**** Vorgegebener Text ****

Sie ließen Fotografien mit dem prominenten Gefangenen zwischen deutschen Offizieren aus Flugzeugen über sowjetischem Gebiet abwerfen; später wollten sie ihn gegen den Generalfeldmarschall Paulus austauschen, den Verlierer von Stalingrad. Stalin lehnte ab. Zu Vertrauten sagte er, sein Sohn wäre besser nie geboren worden.
"Nur ein Wunder kann mich jetzt noch retten"
Im Konzentrationslager Sachsenhausen, wo die NS-Machthaber ihn als Geisel hielten, warf sich Dschugaschwili 1943 gegen den elektrisch geladenen Lagerzaun; die Wachen erschossen ihn.

**** Die Daten ****

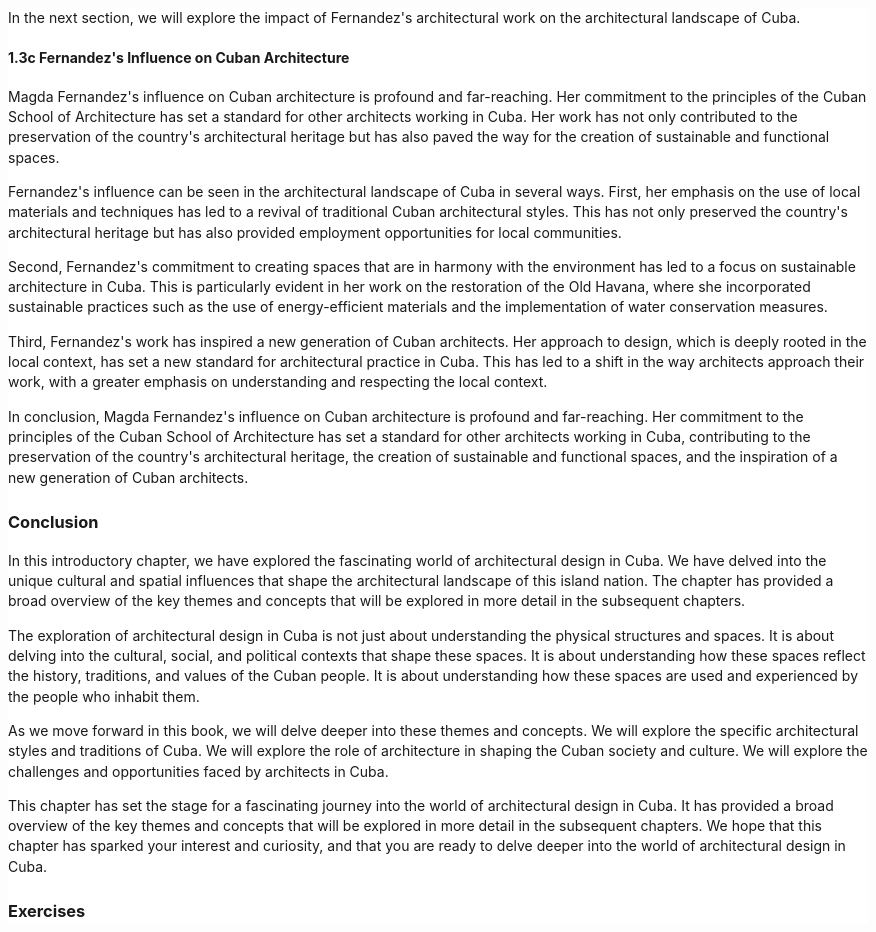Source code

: In the next section, we will explore the impact of Fernandez's architectural work on the architectural landscape of Cuba.

#### 1.3c Fernandez's Influence on Cuban Architecture

Magda Fernandez's influence on Cuban architecture is profound and far-reaching. Her commitment to the principles of the Cuban School of Architecture has set a standard for other architects working in Cuba. Her work has not only contributed to the preservation of the country's architectural heritage but has also paved the way for the creation of sustainable and functional spaces.

Fernandez's influence can be seen in the architectural landscape of Cuba in several ways. First, her emphasis on the use of local materials and techniques has led to a revival of traditional Cuban architectural styles. This has not only preserved the country's architectural heritage but has also provided employment opportunities for local communities.

Second, Fernandez's commitment to creating spaces that are in harmony with the environment has led to a focus on sustainable architecture in Cuba. This is particularly evident in her work on the restoration of the Old Havana, where she incorporated sustainable practices such as the use of energy-efficient materials and the implementation of water conservation measures.

Third, Fernandez's work has inspired a new generation of Cuban architects. Her approach to design, which is deeply rooted in the local context, has set a new standard for architectural practice in Cuba. This has led to a shift in the way architects approach their work, with a greater emphasis on understanding and respecting the local context.

In conclusion, Magda Fernandez's influence on Cuban architecture is profound and far-reaching. Her commitment to the principles of the Cuban School of Architecture has set a standard for other architects working in Cuba, contributing to the preservation of the country's architectural heritage, the creation of sustainable and functional spaces, and the inspiration of a new generation of Cuban architects.

### Conclusion

In this introductory chapter, we have explored the fascinating world of architectural design in Cuba. We have delved into the unique cultural and spatial influences that shape the architectural landscape of this island nation. The chapter has provided a broad overview of the key themes and concepts that will be explored in more detail in the subsequent chapters.

The exploration of architectural design in Cuba is not just about understanding the physical structures and spaces. It is about delving into the cultural, social, and political contexts that shape these spaces. It is about understanding how these spaces reflect the history, traditions, and values of the Cuban people. It is about understanding how these spaces are used and experienced by the people who inhabit them.

As we move forward in this book, we will delve deeper into these themes and concepts. We will explore the specific architectural styles and traditions of Cuba. We will explore the role of architecture in shaping the Cuban society and culture. We will explore the challenges and opportunities faced by architects in Cuba.

This chapter has set the stage for a fascinating journey into the world of architectural design in Cuba. It has provided a broad overview of the key themes and concepts that will be explored in more detail in the subsequent chapters. We hope that this chapter has sparked your interest and curiosity, and that you are ready to delve deeper into the world of architectural design in Cuba.

### Exercises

****

▸ **Aufgaben**:
**1.** Beantworte zum Text über Dschugaschwili diese Fragen:
(a) Gegen wen wollte man den Gefangenen später austauschen?
(b) In welchem Konzentrationslager hielten die NS-Machthaber ihn als Geisel?
(c) In welchem Jahr warf er sich gegen den Lagerzaun?
**2.** Tippe aus den Einträgen alles vom Anfang bis einschließlich der Zeile mit „and functional spaces.“ unverändert ab. Lass die Bilder dabei weg.

▸ **Lösungen**:
**1.**
(a) Gegen den Generalfeldmarschall Paulus, den Verlierer von Stalingrad.
(b) Im Konzentrationslager Sachsenhausen.
(c) 1943.

**2.**
Source code

: In the next section, we will explore the impact of Fernandez's architectural work on the architectural landscape of Cuba.

#### 1.3c Fernandez's Influence on Cuban Architecture

Magda Fernandez's influence on Cuban architecture is profound and far-reaching. Her commitment to the principles of the Cuban School of Architecture has set a standard for other architects working in Cuba. Her work has not only contributed to the preservation of the country's architectural heritage but has also paved the way for the creation of sustainable and functional spaces.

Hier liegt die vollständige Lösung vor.